What you need to do: Return the entries below in their exact form, leaving the pictures out.
Content starts
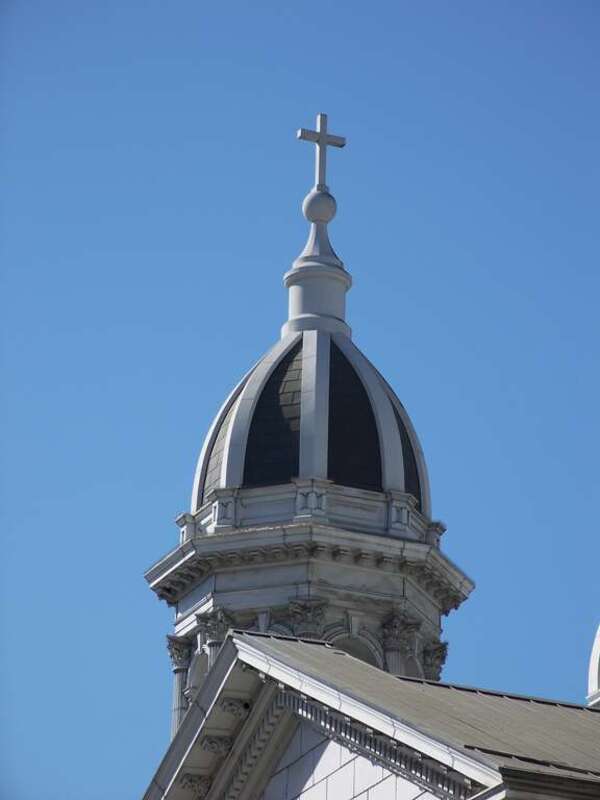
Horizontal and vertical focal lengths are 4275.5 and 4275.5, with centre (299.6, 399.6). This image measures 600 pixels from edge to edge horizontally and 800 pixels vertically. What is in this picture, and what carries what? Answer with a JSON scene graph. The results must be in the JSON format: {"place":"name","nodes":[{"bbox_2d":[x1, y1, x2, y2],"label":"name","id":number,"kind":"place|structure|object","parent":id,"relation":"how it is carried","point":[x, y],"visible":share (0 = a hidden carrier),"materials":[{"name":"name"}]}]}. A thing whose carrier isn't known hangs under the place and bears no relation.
{"place":"outdoors","nodes":[
{"label":"outdoors","id":0,"kind":"place"},
{"bbox_2d":[0,0,599,795],"label":"sky","id":1,"kind":"structure","parent":0,"point":[459,9],"materials":[{"name":"blue"}]},
{"bbox_2d":[144,628,599,799],"label":"building","id":2,"kind":"structure","parent":0,"point":[229,644],"materials":[{"name":"stone"}]},
{"bbox_2d":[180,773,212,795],"label":"bracket","id":3,"kind":"object","parent":2,"relation":"attached to","point":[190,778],"visible":0.52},
{"bbox_2d":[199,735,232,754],"label":"ornament","id":4,"kind":"object","parent":2,"relation":"attached to","point":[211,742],"visible":0.55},
{"bbox_2d":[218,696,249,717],"label":"ornament","id":5,"kind":"object","parent":2,"relation":"attached to","point":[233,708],"visible":0.69,"materials":[{"name":"white"}]},
{"bbox_2d":[145,161,474,736],"label":"tower","id":6,"kind":"structure","parent":2,"relation":"on","point":[398,590],"materials":[{"name":"white stone"}]},
{"bbox_2d":[166,635,193,735],"label":"column","id":7,"kind":"structure","parent":6,"relation":"attached to","point":[177,671],"materials":[{"name":"white stone"}]},
{"bbox_2d":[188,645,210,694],"label":"arched window","id":8,"kind":"structure","parent":6,"relation":"in","point":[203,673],"materials":[{"name":"white"}]},
{"bbox_2d":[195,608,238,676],"label":"column","id":9,"kind":"structure","parent":6,"relation":"attached to","point":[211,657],"materials":[{"name":"white stone"}]},
{"bbox_2d":[285,597,328,638],"label":"capital","id":10,"kind":"object","parent":6,"relation":"attached to","point":[315,615],"visible":0.26,"materials":[{"name":"stone"}]},
{"bbox_2d":[192,323,426,514],"label":"dome","id":11,"kind":"structure","parent":6,"relation":"on","point":[412,489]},
{"bbox_2d":[280,194,352,339],"label":"finial","id":12,"kind":"object","parent":11,"relation":"on","point":[305,286],"visible":0.73,"materials":[{"name":"white"}]},
{"bbox_2d":[297,112,346,189],"label":"cross","id":13,"kind":"object","parent":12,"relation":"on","point":[322,136],"visible":0.92,"materials":[{"name":"metal"}]},
{"bbox_2d":[302,189,336,224],"label":"ball","id":14,"kind":"object","parent":6,"relation":"on","point":[325,217],"visible":0.89,"materials":[{"name":"stone"}]},
{"bbox_2d":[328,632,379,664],"label":"arch","id":15,"kind":"structure","parent":6,"relation":"in","point":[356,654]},
{"bbox_2d":[379,610,420,676],"label":"column","id":16,"kind":"structure","parent":6,"relation":"attached to","point":[394,661],"materials":[{"name":"white stone"}]},
{"bbox_2d":[421,639,448,680],"label":"column","id":17,"kind":"structure","parent":6,"relation":"attached to","point":[442,659],"materials":[{"name":"stone"}]},
{"bbox_2d":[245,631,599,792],"label":"roof","id":18,"kind":"structure","parent":2,"relation":"on","point":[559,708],"materials":[{"name":"grey"}]},
{"bbox_2d":[586,621,599,705],"label":"dome","id":19,"kind":"structure","parent":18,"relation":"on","point":[595,661],"materials":[{"name":"white"}]}
]}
Content ends
Worked solution:
Horizontal and vertical focal lengths are 4275.5 and 4275.5, with centre (299.6, 399.6). This image measures 600 pixels from edge to edge horizontally and 800 pixels vertically. What is in this picture, and what carries what? Answer with a JSON scene graph. The results must be in the JSON format: {"place":"name","nodes":[{"bbox_2d":[x1, y1, x2, y2],"label":"name","id":number,"kind":"place|structure|object","parent":id,"relation":"how it is carried","point":[x, y],"visible":share (0 = a hidden carrier),"materials":[{"name":"name"}]}]}. A thing whose carrier isn't known hangs under the place and bears no relation.
{"place":"outdoors","nodes":[
{"label":"outdoors","id":0,"kind":"place"},
{"bbox_2d":[0,0,599,795],"label":"sky","id":1,"kind":"structure","parent":0,"point":[459,9],"materials":[{"name":"blue"}]},
{"bbox_2d":[144,628,599,799],"label":"building","id":2,"kind":"structure","parent":0,"point":[229,644],"materials":[{"name":"stone"}]},
{"bbox_2d":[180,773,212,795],"label":"bracket","id":3,"kind":"object","parent":2,"relation":"attached to","point":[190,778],"visible":0.52},
{"bbox_2d":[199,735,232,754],"label":"ornament","id":4,"kind":"object","parent":2,"relation":"attached to","point":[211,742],"visible":0.55},
{"bbox_2d":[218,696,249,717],"label":"ornament","id":5,"kind":"object","parent":2,"relation":"attached to","point":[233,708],"visible":0.69,"materials":[{"name":"white"}]},
{"bbox_2d":[145,161,474,736],"label":"tower","id":6,"kind":"structure","parent":2,"relation":"on","point":[398,590],"materials":[{"name":"white stone"}]},
{"bbox_2d":[166,635,193,735],"label":"column","id":7,"kind":"structure","parent":6,"relation":"attached to","point":[177,671],"materials":[{"name":"white stone"}]},
{"bbox_2d":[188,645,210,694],"label":"arched window","id":8,"kind":"structure","parent":6,"relation":"in","point":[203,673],"materials":[{"name":"white"}]},
{"bbox_2d":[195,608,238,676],"label":"column","id":9,"kind":"structure","parent":6,"relation":"attached to","point":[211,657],"materials":[{"name":"white stone"}]},
{"bbox_2d":[285,597,328,638],"label":"capital","id":10,"kind":"object","parent":6,"relation":"attached to","point":[315,615],"visible":0.26,"materials":[{"name":"stone"}]},
{"bbox_2d":[192,323,426,514],"label":"dome","id":11,"kind":"structure","parent":6,"relation":"on","point":[412,489]},
{"bbox_2d":[280,194,352,339],"label":"finial","id":12,"kind":"object","parent":11,"relation":"on","point":[305,286],"visible":0.73,"materials":[{"name":"white"}]},
{"bbox_2d":[297,112,346,189],"label":"cross","id":13,"kind":"object","parent":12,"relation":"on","point":[322,136],"visible":0.92,"materials":[{"name":"metal"}]},
{"bbox_2d":[302,189,336,224],"label":"ball","id":14,"kind":"object","parent":6,"relation":"on","point":[325,217],"visible":0.89,"materials":[{"name":"stone"}]},
{"bbox_2d":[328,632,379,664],"label":"arch","id":15,"kind":"structure","parent":6,"relation":"in","point":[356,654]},
{"bbox_2d":[379,610,420,676],"label":"column","id":16,"kind":"structure","parent":6,"relation":"attached to","point":[394,661],"materials":[{"name":"white stone"}]},
{"bbox_2d":[421,639,448,680],"label":"column","id":17,"kind":"structure","parent":6,"relation":"attached to","point":[442,659],"materials":[{"name":"stone"}]},
{"bbox_2d":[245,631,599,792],"label":"roof","id":18,"kind":"structure","parent":2,"relation":"on","point":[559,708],"materials":[{"name":"grey"}]},
{"bbox_2d":[586,621,599,705],"label":"dome","id":19,"kind":"structure","parent":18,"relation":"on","point":[595,661],"materials":[{"name":"white"}]}
]}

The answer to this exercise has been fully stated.